I am still here and still fighting. Actually it seems as if I am even thriving! 4 entire weeks of no contact in any way, shape, or form, I would never have dreamt that I had the strength for such an undertaking especially considering how much I "needed and wanted" him. This is my truth: I need myself. I have needed myself for the past 38 years and every time I got involved in a toxic relationship with an emotionally unavailable man, I deserted and abandoned myself. Well, never again. If someone doesn't see the value in me, I will not waste one more second of my precious time waiting around for them to do so. To end this post, I wanted to quote the author Susan Elliott who wrote this on a post of mine in a FB breakup support forum. This response was in reply to a post of mine about being hurt that I haven't heard from him:
"He reaches out and then what? What happens? What does that look like? And why does it matter? He has his head totally up his ass and you want validation from him that you're worth something? The contact from a completely screwed up person who can't see the value of having you in his life would mean something? Why?"
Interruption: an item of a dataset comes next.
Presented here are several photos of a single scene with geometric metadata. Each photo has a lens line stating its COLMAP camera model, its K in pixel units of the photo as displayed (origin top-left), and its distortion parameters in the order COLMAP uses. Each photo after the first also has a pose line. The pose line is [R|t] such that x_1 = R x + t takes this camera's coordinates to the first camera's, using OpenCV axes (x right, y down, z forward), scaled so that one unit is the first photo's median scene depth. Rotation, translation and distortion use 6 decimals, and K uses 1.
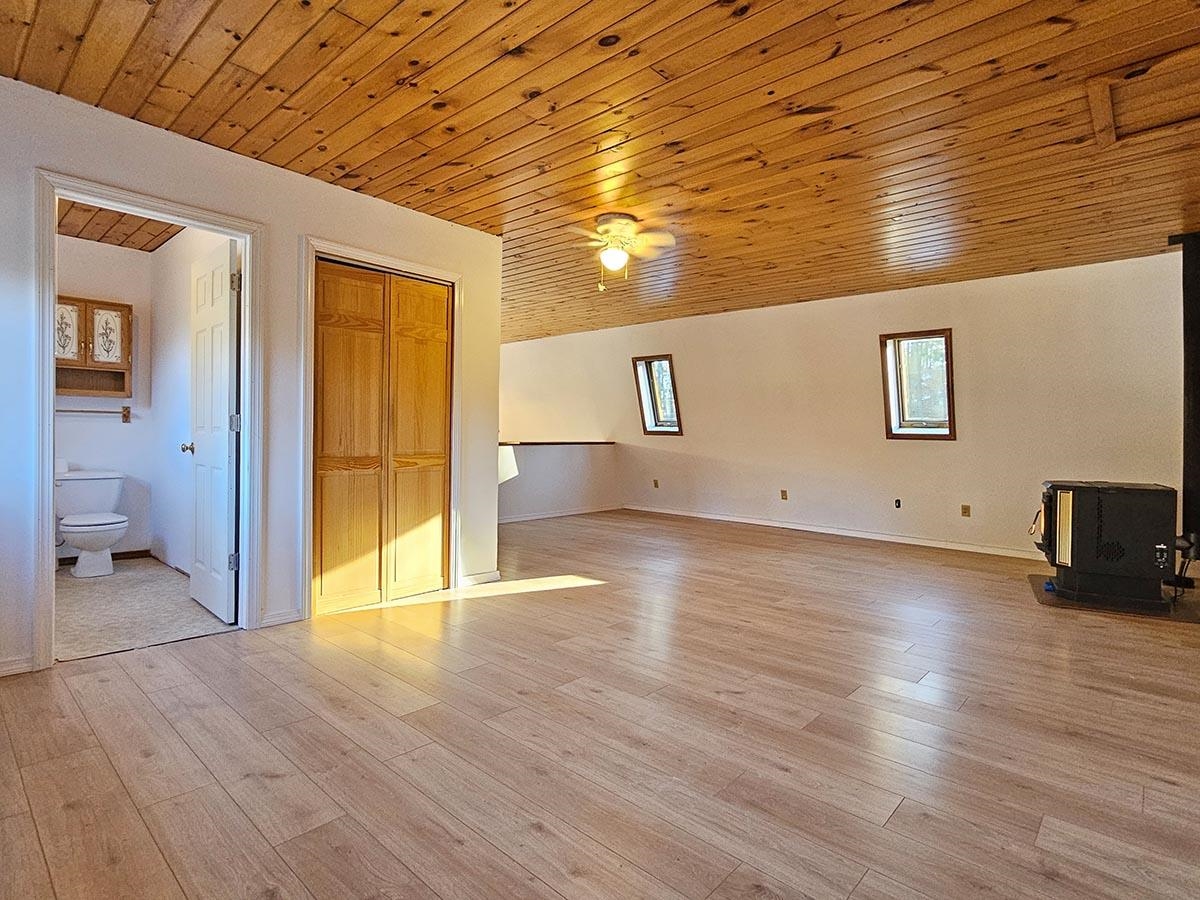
lens RADIAL K [[599.6, 0, 600.5], [0, 599.6, 441.1], [0, 0, 1]] dist [-0.000613, 0.000280]
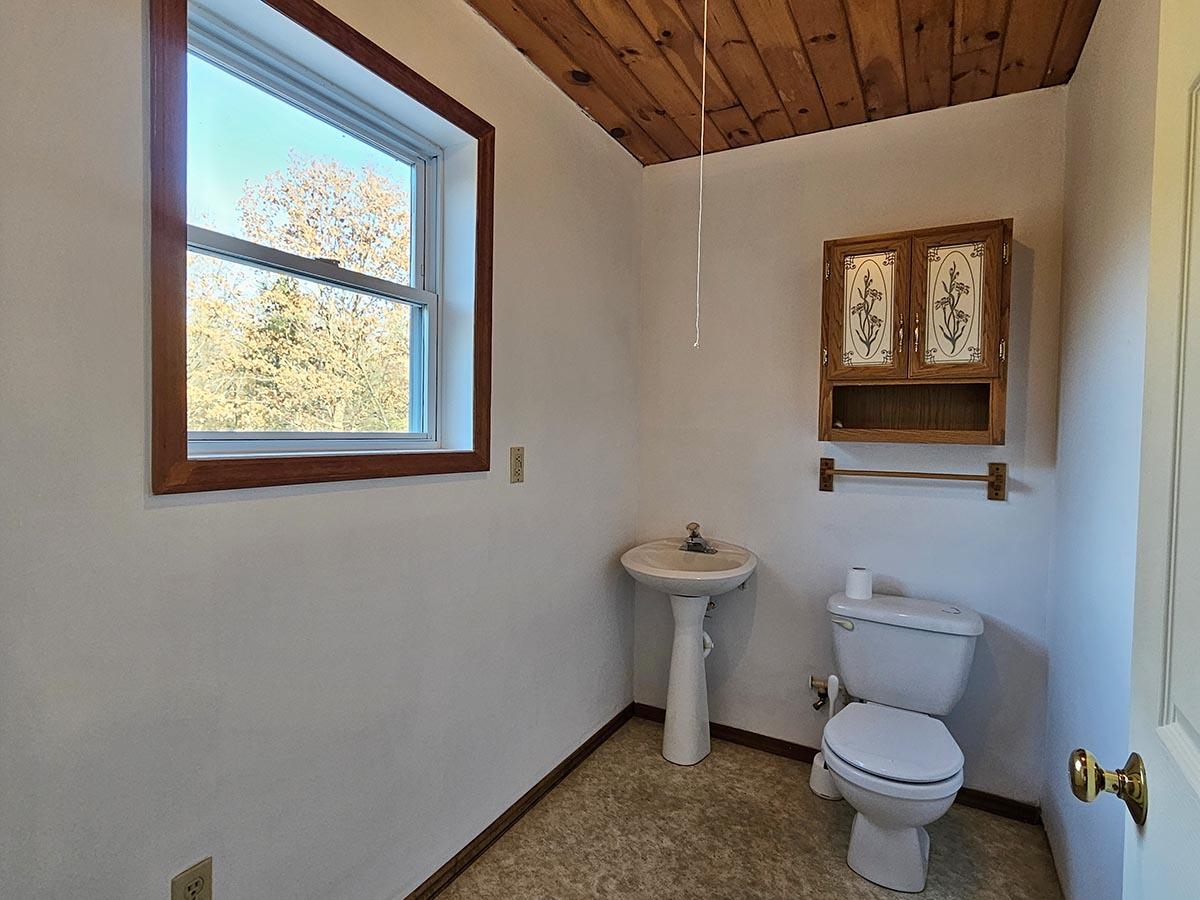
lens RADIAL K [[599.6, 0, 601.5], [0, 599.6, 450.6], [0, 0, 1]] dist [-0.000613, 0.000280]
pose [[0.201857, 0.004594, -0.979404, -0.438609], [-0.038357, 0.999259, -0.003218, -0.056757], [0.978664, 0.038216, 0.201884, 0.653794]]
These are powerful and helpful words. The truth will always set me free!
Sunday, December 3, 2017
Turning the negative into a positive!
Because I have been feeling a bit negative lately, I decided to force myself to write a positive blog post in hopes that it might make my mood a little more positive as well.
Here's a positive thought: Even though I have been missing/craving my ex like HELL and the void he left in my life has made me feel so empty, there is one good thing here. I have not sacrificed my dignity or self-respect. All of these days and weeks later, those things are still intact. And because of the fact that I ended things with him and how I chose to do so was so empowering, I went out on a high note for possibly the first time in my entire life. I am alone, lonely, sexless, and hurt HOWEVER I have taken the power back, I will never allow anyone to walk all over me and take, take, take while I give, give, give. No more.
Saturday, December 2, 2017
Pain
I have been feeling a significant amount of pain in the last few days so it's something that I have been thinking alot about. Why am I feeling it and where is it coming from? Is it the actual experience of withdrawal from an addiction or the fact that I am hurting because of the loss of someone that I cared about and talked to every day for 5 months? In actuality, it's probably a combination of the two.
While I realize the decision to end contact with him was my own, the fact that he hasn't tried to reach out in the past almost 4 weeks is extremely hurtful to me. I am neither surprised nor expecting contact however if there was one iota of caring ever present, he would have tried to make contact in some way. I think this seems to be his final "fuck you". Ironically I thought that he had lobbed all he had in his arsenal at me by now.
Friday, December 1, 2017
Wisdom from experience
Today is day 25. I am hanging in there. Considering the circumstances, I guess you could say that I am thriving. I have almost made it 4 weeks without having any type of contact whatsoever with my own version of "pure heroin". Here are a few things I have learned so far:
1. Be prepared to fight your addiction every single day. Every. Damn. Day. Some days will be harder than others and vice versa but it's something you WILL have to face and fight every day.
2. When you have weak moments and you think you won't make it one second longer without engaging in your addiction of choice, find a good distraction. Distractions shouldn't be used all the time because then you aren't dealing with the root problem. However, distractions are good for some soothing relief in emergencies.
3. Make sure you praise yourself everyday for the progress you have made because YOU DESERVE IT!
4. Never, ever give up fighting. Sometimes it's an uphill bitch of a battle but just remember: you aren't alone. I am on the same hill, sometimes struggling but always determined to succeed!!!